XHSILL-FM
- Hermosillo, Sonora; Mexico;
- Frequency: 106.7 FM
- Branding: Política y Rock'n'roll Radio

Ownership
- Owner: Autogestión Comunicativa, A.C.

History
- First air date: February 19, 2016 (social community concession)
- Call sign meaning: HermoSILLo

Technical information
- Licensing authority: CRT
- Class: A
- ERP: 3 kW
- HAAT: −7.8 m (−26 ft)
- Transmitter coordinates: 29°05′39.2″N 110°57′43.6″W﻿ / ﻿29.094222°N 110.962111°W

= XHSILL-FM =

Community radio station in Hermosillo, Sonora, Mexico

XHSILL-FM is a community radio station on 106.7 FM in Hermosillo, Sonora, known as Política y Rock'n'roll Radio.

==History==
Política y Rock'n'roll Radio originated from a program that ran on XHCD-FM 95.5 until 2011 and began operations as an unlicensed station on 97.7 MHz in June 2012. On March 25, 2014, the station's equipment was confiscated.

In order to broadcast legally, the operators of the station formed a civil association, Autogestión Comunicativa, A.C., and began working to obtain a permit. However, the Federal Broadcasting and Telecommunications Law, promulgated in July 2014, replaced permits with two types of concessions: public use, for stations owned by local, state and federal governments and public universities, and social use, for all other noncommercial stations. Two further subdivisions were established in the social use category, community and indigenous.

When Autogestión Comunicativa was awarded its social community concession by the IFT in November 2015, it was the first time that such a concession had been awarded, enshrining community radio stations in Mexican law; the concession was received in February 2016. The new station, broadcasting as XHSILL-FM on 106.7 MHz, was also the first social station assigned to the new reserved band (106-108 MHz) set aside for broadcasters of this type.
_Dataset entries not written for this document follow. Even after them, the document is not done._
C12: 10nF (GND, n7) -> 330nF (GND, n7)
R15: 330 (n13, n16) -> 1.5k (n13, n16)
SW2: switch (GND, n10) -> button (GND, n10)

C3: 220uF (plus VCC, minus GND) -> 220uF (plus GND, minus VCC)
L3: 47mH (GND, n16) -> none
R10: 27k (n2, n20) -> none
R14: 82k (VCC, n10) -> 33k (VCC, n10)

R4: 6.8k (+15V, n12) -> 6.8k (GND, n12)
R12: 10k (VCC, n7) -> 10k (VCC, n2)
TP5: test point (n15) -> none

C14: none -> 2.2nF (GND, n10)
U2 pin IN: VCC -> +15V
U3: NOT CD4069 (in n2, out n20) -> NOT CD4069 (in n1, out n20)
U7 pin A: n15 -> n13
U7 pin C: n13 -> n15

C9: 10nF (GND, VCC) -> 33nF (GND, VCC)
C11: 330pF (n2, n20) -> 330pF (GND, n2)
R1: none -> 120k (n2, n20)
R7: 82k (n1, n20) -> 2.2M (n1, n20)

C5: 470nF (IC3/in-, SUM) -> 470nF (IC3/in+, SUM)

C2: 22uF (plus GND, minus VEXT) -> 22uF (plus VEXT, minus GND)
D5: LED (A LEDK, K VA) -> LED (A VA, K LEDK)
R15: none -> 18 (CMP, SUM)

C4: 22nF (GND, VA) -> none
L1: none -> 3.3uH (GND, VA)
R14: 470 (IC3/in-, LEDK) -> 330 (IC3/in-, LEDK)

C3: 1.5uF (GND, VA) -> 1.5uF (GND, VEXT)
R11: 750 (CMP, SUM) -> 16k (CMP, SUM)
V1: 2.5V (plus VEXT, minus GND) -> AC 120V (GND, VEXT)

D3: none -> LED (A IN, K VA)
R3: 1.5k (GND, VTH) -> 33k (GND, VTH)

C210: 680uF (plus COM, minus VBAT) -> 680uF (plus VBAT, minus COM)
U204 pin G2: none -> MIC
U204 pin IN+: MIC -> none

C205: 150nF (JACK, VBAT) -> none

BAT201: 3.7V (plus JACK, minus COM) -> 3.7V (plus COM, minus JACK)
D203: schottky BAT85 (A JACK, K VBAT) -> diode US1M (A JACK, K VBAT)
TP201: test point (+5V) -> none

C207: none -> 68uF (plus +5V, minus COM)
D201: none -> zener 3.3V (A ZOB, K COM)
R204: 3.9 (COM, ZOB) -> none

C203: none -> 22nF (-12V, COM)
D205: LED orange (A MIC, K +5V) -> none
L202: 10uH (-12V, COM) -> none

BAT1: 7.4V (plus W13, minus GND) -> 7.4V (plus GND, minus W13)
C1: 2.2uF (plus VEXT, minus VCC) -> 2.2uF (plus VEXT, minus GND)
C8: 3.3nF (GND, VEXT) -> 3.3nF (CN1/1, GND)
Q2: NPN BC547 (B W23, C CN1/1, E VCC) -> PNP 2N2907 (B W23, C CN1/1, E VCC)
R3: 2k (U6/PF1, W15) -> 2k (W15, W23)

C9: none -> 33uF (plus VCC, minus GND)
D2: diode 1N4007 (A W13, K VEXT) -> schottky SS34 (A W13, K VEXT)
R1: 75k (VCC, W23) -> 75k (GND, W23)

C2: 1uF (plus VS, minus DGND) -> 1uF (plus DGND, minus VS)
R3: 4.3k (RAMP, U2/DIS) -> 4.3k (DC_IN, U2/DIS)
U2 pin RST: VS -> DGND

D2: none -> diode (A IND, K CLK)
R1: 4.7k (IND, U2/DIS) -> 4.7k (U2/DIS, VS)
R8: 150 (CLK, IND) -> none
While it was the first new social community radio station (with a federal concession) on air, with testing beginning in July 2016, XHSILL was not the first social community radio station to operate. In April 2016, the IFT transitioned the existing permit of XEYTM-AM, an operating radio station in Teocelo, Veracruz, to a social community concession.